Охраняя права Римского престола, иезуиты рьяно принялись искоренять «схизму». Становясь духовниками королевских особ и высших государственных деятелей, они оказывали давление на внутригосударственную политику. Во многих крупных городах Беларуси и Украины стали возводиться костелы и монастыри, в которых открывались иезуитские коллегии. Православные магнаты и шляхта охотно отдавали своих детей в эти школы, откуда выходили убежденные противники православия и ревностные приверженцы католицизма.

Этот процесс наносил большой вред становлению белорусского этноса. В очередной раз белорусский народ подвергался испытанию на разрыв. Государство, в котором ущемлялись интересы подавляющего большинства населения, не имело исторических перспектив, что и подтвердил ход дальнейших событий.

 

Брестская уния

После объявления в 1569 году Люблинской унии, соединившей в одно государство — Речь Посполитую — Польшу и Великое княжество Литовское, ситуация в Речи Посполитой резко изменилась. Государственной религией в ней стал католицизм, в то время как основная часть населения, украинцы и белорусы, исповедовали православие.

--------

* УСЛОВИЕ ЗАДАНИЯ *
Продолжите текст о Брестской унии, начав сразу после его последнего предложения. Приведённый далее материал здесь никак не используется.

* ИСХОДНЫЕ ДАННЫЕ *

--------

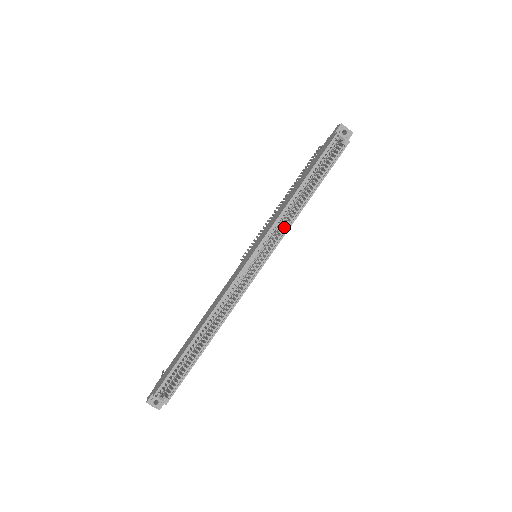
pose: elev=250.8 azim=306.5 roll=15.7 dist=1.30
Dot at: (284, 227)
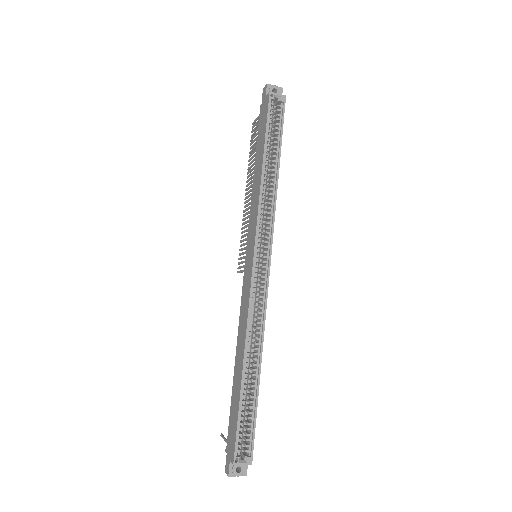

--------

* ОТВЕТ *
Варшавская конференция 1573 года санкционировала свободу вероисповедания, но обстановкой толерантности лучше других воспользовались иезуиты, основной задачей которых было искоренение реформационных учений и охрана прав Римского престола.

Благодаря покровительству короля Стефана Батория, правившего в 1572–1586 годах, они утвердились в двадцати крупных городах Речи Посполитой. Все свои силы иезуиты направили на подчинение «схизматиков», то есть православных жителей Украины и Беларуси, Риму.

По всей территории Великого княжества Литовского стали строиться величественные костелы и монастыри, в больших городах открывались коллегии, в которых обучались дети православных магнатов и шляхты. По королевскому привилею высшим учебным заведением Великого княжества Литовского стала Виленская иезуитская академия, в которой обучалось больше тысячи учеников. Располагая огромными материальными ресурсами, за двадцать лет иезуиты возвели борьбу против православия в ранг государственной политики.

Но самым большим завоеванием иезуиты считали возведение на королевский престол своего воспитанника Сигизмунда III Вазы. Именно в годы его правления (1587–1632) православное население Великого княжества Литовского подверглось наибольшей дискриминации.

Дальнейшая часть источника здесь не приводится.